According to newly disclosed documents the Federal Government is making great progress with the development of a surveillance system that will automatically identify people by their faces. This surveillance pairs computers with video cameras to scan crowds and instantly identify people by their faces.
The automated system of matching close-up photos has shown great improvement recently. FaceBook uses it regularly with photos on their site, but without question, the Department of Homeland Security will use equipment that’s second to none. Their system has the power to identify faces in a moving crowd.
Homeland Security is working with a crowd-scanning machine called the Biometric Optical Surveillance System (BOSS). The system is not ready for the road yet but according to researchers they are making significant progress.
The release of these documents comes in the middle of a host of interest in surveillance and security matters which originated by Edward J. Snowden; known as the whistleblower.
Research for the BOSS system started as an effort to assist the military in detecting potential suicide bombers and other terrorists overseas.

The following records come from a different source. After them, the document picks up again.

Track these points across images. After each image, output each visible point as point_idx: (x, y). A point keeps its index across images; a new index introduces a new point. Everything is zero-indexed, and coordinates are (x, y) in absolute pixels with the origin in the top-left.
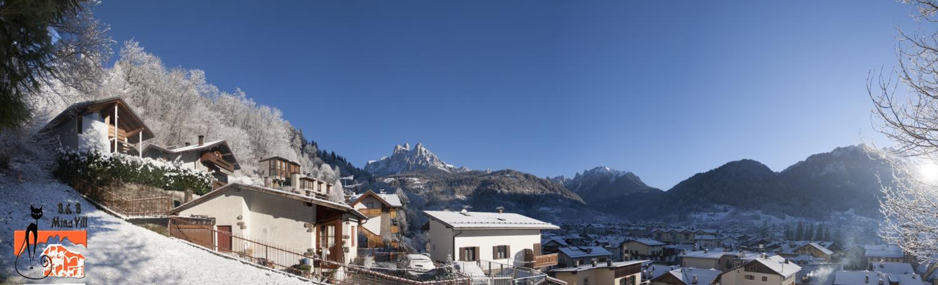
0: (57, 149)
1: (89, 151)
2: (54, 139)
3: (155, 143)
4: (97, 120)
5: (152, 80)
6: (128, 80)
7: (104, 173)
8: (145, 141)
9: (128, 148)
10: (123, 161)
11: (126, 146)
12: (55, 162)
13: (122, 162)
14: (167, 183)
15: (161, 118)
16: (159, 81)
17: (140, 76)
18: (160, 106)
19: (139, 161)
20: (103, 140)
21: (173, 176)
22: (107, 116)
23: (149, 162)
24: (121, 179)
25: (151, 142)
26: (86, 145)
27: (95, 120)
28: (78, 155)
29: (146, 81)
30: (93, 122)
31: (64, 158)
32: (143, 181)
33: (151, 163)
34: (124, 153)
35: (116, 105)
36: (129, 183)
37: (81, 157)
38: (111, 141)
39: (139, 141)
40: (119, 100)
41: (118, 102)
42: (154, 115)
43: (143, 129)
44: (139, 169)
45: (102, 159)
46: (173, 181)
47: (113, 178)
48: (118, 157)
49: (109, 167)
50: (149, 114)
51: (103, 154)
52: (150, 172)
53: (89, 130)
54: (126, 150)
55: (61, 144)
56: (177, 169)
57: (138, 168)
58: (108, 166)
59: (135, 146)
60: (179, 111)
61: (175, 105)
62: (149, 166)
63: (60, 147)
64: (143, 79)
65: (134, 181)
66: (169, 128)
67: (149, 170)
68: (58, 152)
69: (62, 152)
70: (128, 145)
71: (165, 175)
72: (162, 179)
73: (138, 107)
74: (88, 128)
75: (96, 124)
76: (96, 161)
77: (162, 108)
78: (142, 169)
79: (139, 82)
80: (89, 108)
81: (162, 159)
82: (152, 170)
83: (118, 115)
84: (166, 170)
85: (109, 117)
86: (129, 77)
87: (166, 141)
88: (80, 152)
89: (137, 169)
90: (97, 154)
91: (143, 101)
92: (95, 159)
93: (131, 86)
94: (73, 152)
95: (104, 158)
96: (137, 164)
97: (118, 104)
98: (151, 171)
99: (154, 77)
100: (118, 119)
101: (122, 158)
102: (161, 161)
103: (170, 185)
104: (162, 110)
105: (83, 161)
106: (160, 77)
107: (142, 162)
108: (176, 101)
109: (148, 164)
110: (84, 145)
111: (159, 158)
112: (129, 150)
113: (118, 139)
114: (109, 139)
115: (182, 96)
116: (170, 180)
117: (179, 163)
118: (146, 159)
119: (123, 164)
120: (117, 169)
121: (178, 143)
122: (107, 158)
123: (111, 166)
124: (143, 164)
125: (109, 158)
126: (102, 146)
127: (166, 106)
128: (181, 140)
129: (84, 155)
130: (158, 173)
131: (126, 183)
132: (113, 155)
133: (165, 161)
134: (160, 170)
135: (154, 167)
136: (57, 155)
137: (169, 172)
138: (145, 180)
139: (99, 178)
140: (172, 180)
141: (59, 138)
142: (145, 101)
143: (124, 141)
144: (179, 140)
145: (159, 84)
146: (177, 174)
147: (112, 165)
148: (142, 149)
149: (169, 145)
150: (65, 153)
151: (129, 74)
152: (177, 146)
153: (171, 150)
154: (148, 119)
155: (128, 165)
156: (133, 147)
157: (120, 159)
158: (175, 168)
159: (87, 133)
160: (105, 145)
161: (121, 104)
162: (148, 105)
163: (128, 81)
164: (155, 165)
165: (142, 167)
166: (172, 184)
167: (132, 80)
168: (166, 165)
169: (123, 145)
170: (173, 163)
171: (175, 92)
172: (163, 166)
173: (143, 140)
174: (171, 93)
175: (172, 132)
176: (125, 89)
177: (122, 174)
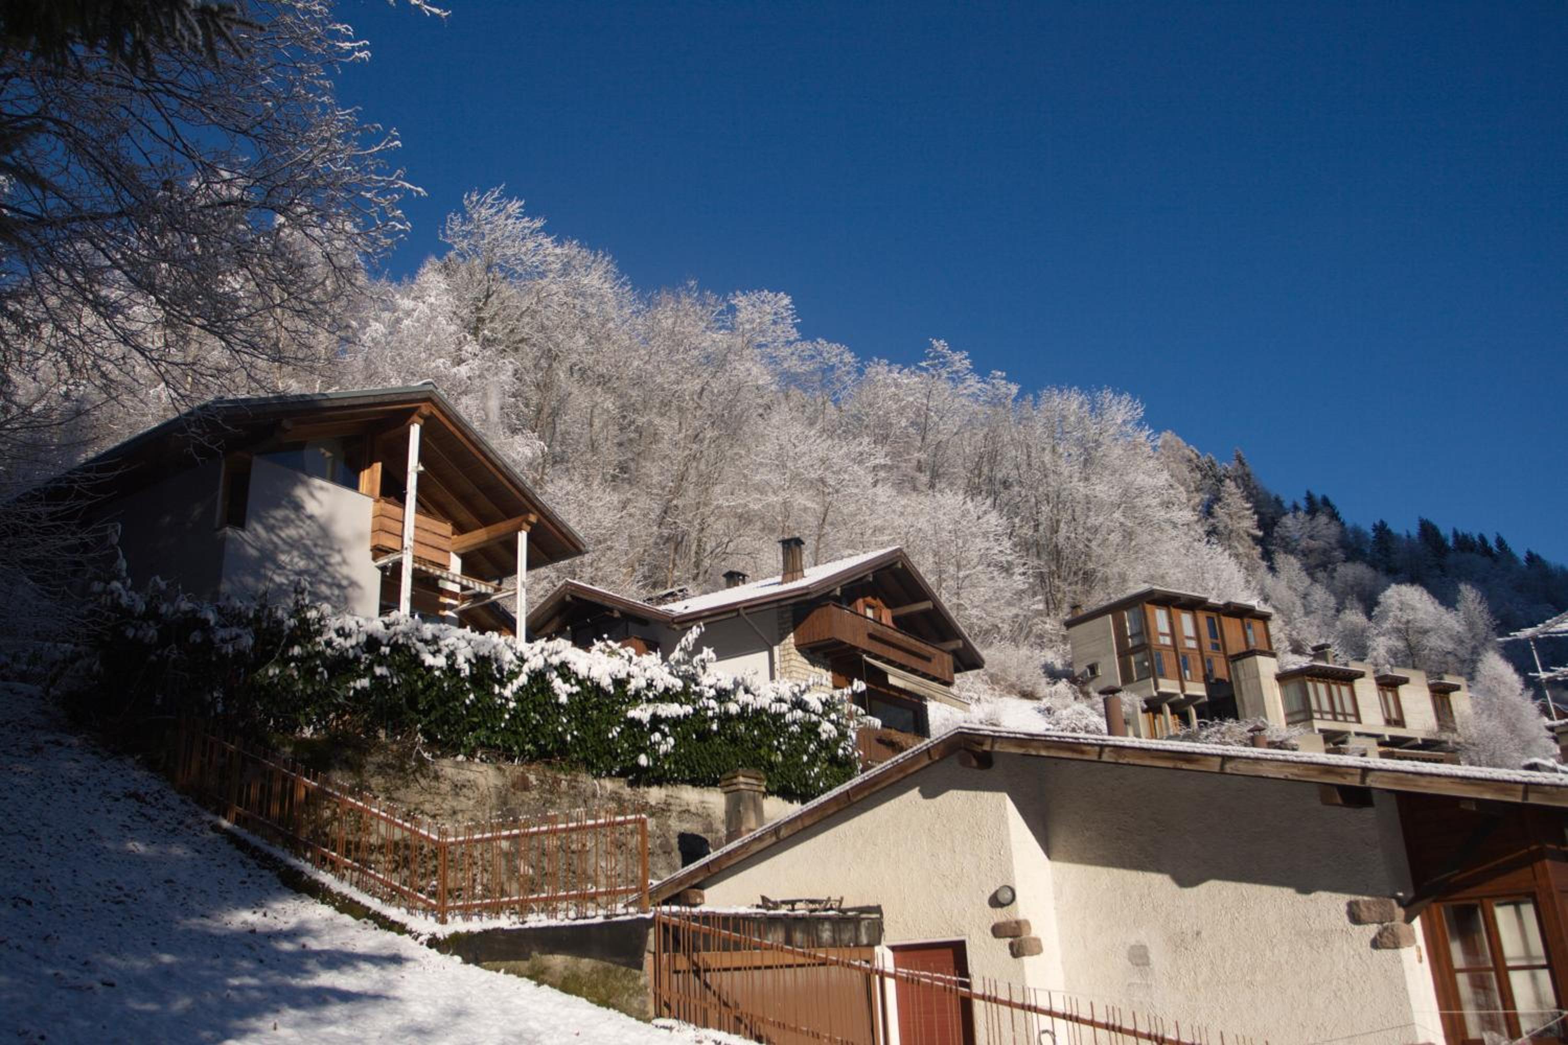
0: (97, 587)
1: (263, 607)
2: (87, 537)
3: (593, 581)
4: (323, 477)
5: (578, 335)
6: (475, 331)
7: (337, 707)
8: (542, 571)
9: (464, 599)
10: (434, 654)
11: (456, 588)
12: (81, 648)
13: (429, 660)
14: (643, 750)
15: (614, 477)
16: (608, 337)
17: (526, 319)
18: (613, 430)
19: (508, 656)
20: (344, 562)
21: (666, 720)
22: (369, 465)
23: (555, 660)
24: (420, 738)
25: (573, 574)
26: (260, 577)
27: (311, 475)
28: (207, 621)
29: (549, 338)
30: (305, 484)
31: (130, 633)
32: (528, 747)
33: (564, 665)
34: (444, 619)
35: (415, 417)
36: (460, 758)
37: (222, 633)
38: (383, 569)
39: (513, 571)
40: (428, 400)
41: (425, 409)
42: (587, 465)
43: (533, 518)
44: (507, 693)
45: (329, 643)
46: (671, 740)
47: (382, 734)
48: (405, 634)
49: (365, 682)
50: (562, 461)
51: (334, 623)
52: (559, 705)
53: (279, 513)
54: (451, 607)
55: (122, 564)
56: (686, 687)
57: (503, 685)
58: (360, 676)
59: (497, 590)
60: (695, 446)
61: (676, 424)
62: (554, 674)
63: (117, 577)
64: (543, 328)
65: (482, 745)
66: (652, 516)
67: (557, 696)
68: (105, 600)
69: (124, 601)
70: (464, 588)
71: (632, 714)
72: (615, 732)
73: (514, 431)
74: (278, 506)
75: (319, 494)
76: (297, 650)
77: (624, 438)
78: (521, 688)
79: (522, 341)
80: (286, 424)
81: (615, 646)
82: (570, 695)
83: (422, 459)
84: (637, 693)
85: (378, 466)
86: (481, 320)
87: (641, 571)
88: (220, 611)
89: (497, 689)
90: (305, 622)
91: (539, 411)
92: (291, 643)
93: (488, 353)
94: (185, 606)
95: (338, 641)
96: (500, 669)
97: (421, 416)
98: (563, 699)
99: (587, 324)
100: (420, 476)
101: (426, 642)
102: (613, 653)
103: (656, 759)
104: (620, 444)
105: (229, 649)
106: (611, 325)
107: (522, 660)
108: (680, 409)
109: (548, 666)
110: (250, 581)
111: (600, 639)
112: (465, 605)
113: (417, 559)
114: (375, 558)
115: (703, 389)
116: (657, 737)
117: (697, 659)
118: (540, 643)
119: (430, 669)
120: (402, 693)
121: (695, 578)
122: (352, 641)
123: (374, 677)
124: (526, 668)
125: (363, 638)
126: (340, 586)
127: (639, 430)
128: (707, 562)
129: (239, 623)
130: (597, 707)
131: (443, 756)
132: (387, 626)
133: (631, 651)
134: (606, 694)
135: (580, 682)
136: (92, 613)
137: (649, 701)
138: (535, 742)
139: (308, 732)
140: (665, 736)
141: (115, 540)
142: (547, 410)
143: (444, 567)
144: (697, 565)
145: (606, 346)
146: (689, 709)
147: (379, 671)
148: (530, 603)
149: (655, 586)
150: (141, 607)
151: (479, 309)
152: (690, 588)
153: (662, 608)
154: (564, 482)
155: (458, 671)
156: (486, 596)
157: (420, 645)
158: (679, 684)
159: (270, 529)
160: (353, 584)
161: (436, 412)
162: (560, 428)
163: (475, 335)
164: (582, 672)
165: (523, 679)
166: (666, 755)
167: (493, 330)
168: (634, 670)
169: (442, 584)
170: (665, 659)
171: (673, 377)
172: (622, 675)
173: (531, 566)
174: (659, 379)
175: (666, 532)
176: (460, 361)
177: (426, 713)
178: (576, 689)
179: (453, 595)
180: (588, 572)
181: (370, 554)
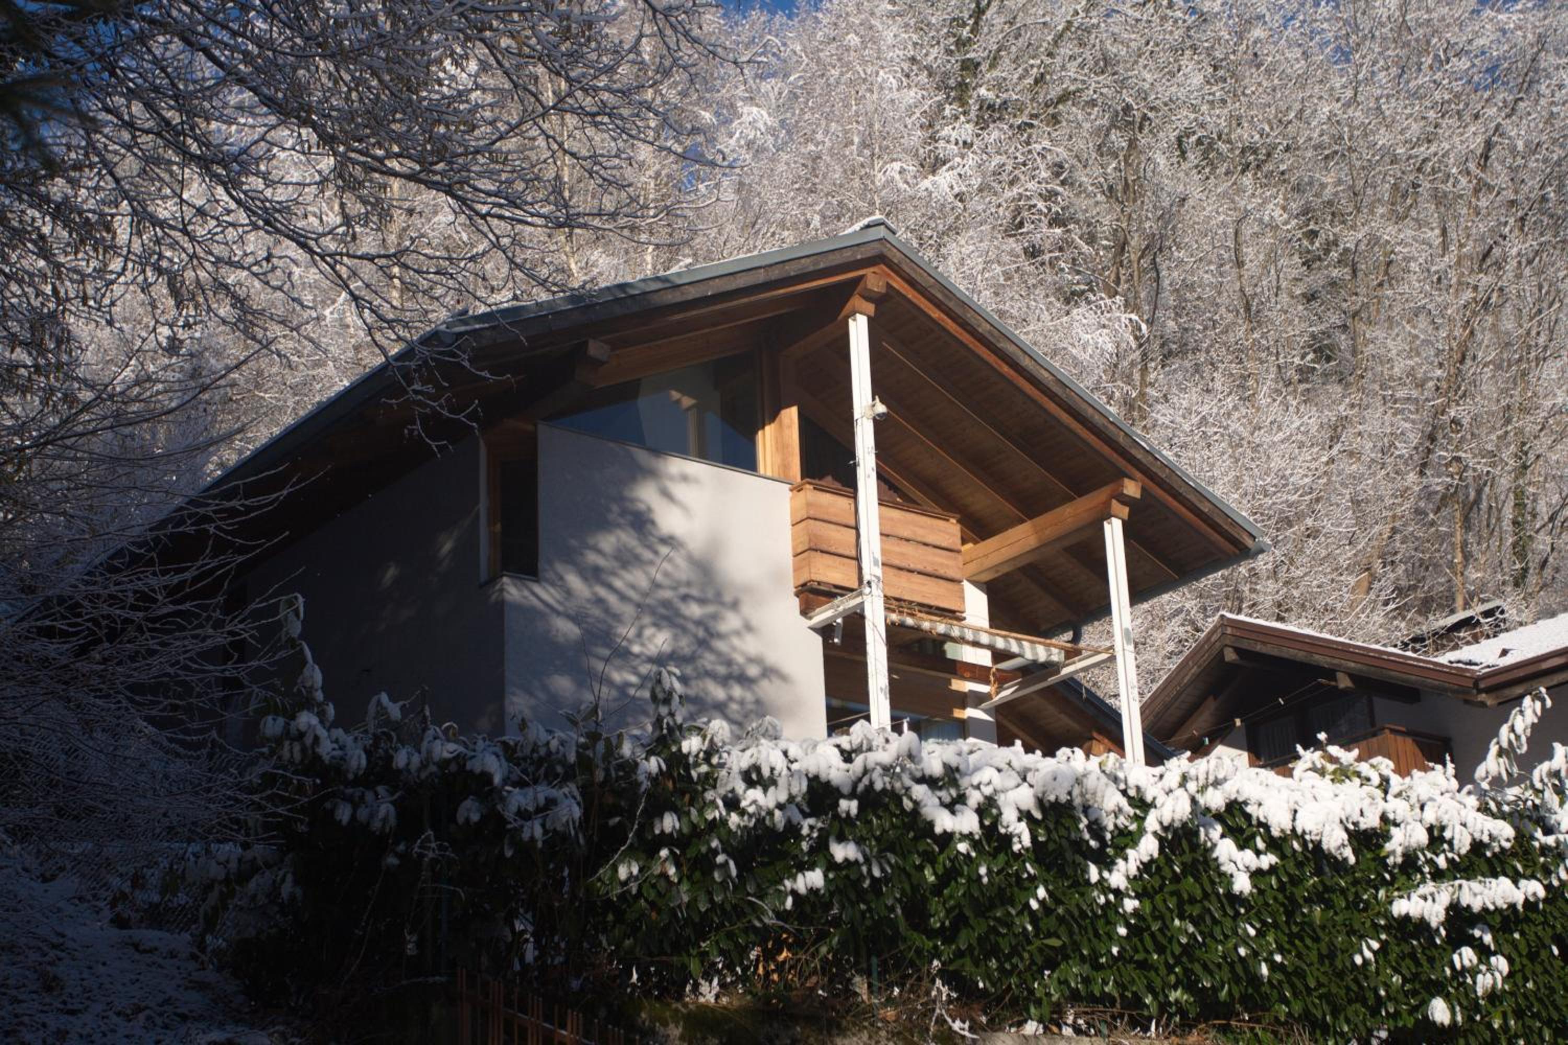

BOSS was later transferred to the United States law enforcement for use in 2010; which falls under the Department of Homeland Security.
There is no definite date when the BOSS system will go live. It’s still in the development process but is making great strides toward a powerful finish. Anil Jain, a specialist in computer vision and biometrics, said she believes they are looking at a minimum of five years before its ready. However, Jain is not involved in the BOSS project.
In order to build the BOSS surveillance a two year, $5.2M federal contract was issued to a company called Electronic Warfare Associates. Major progress has already been made using automated face recognition using photos taken under ideal conditions. The FBI is spending $1 billion to institute a more innovative system that will make available a national mug shot database for local police departments to use when verifying identities.
Crowd surveillance, especially from a distance, is a more complicated process. In crowds faces tend to be partially hidden along with the possibility of weather conditions affecting lighting. The BOSS research is preparing to conquer those obstacles by the generation of greater information.
BOSS is made up of two towers with robotic camera structures. These cameras use distance and infrared sensor mechanisms which take multiple pictures from different angles. These photos are then made into 3-D images which allow different points on a face to be included in the comparison.
Homeland Security used the Pacific Northwest National Laboratory to test the BOSS system. Analysis was made by using 30 volunteers whose facial data would be intertwined in a database with 1,000 mug shots to see whether the system could consistently identify any of the volunteers.
After performing six tests it was determined that the technology’s overall accuracy was not quite ready and police departments should not yet use it.
Electronic Warfare Associates, Ed Tivol, said their goal was to have a match of at least 80 percent from a range of about 100 meters. He said the goal was reached from a closer distance but when tested from distances farther away the accuracy fell below 70 percent. He also raved about how fast the system processed images; which was under 30 seconds. He said the results had been increasingly positive and showed great improvement with each test.
Even with the great reviews they all agreed that 30 seconds is not fast enough for security purposes. With this percentage of inaccuracy and low speed they would run the risk of unnecessarily involving too many innocent people.
For more than a decade there have been hints of building this type of system. Initially it was primarily for high-profile concerns such as searching for terrorism suspects in an inaugural parade for the president, looking for fugitives in crowded sections of New York or even identifying card swindlers in busy casinos.
Even though there have been great advances in computer power, the technical challenges involved when scanning crowds from a distance have proven to be far more difficult. This process of scanning is still too slow and not yet reliable enough.
Boss may not be release ready yet but the federal government is making significant progress with the development of this surveillance system.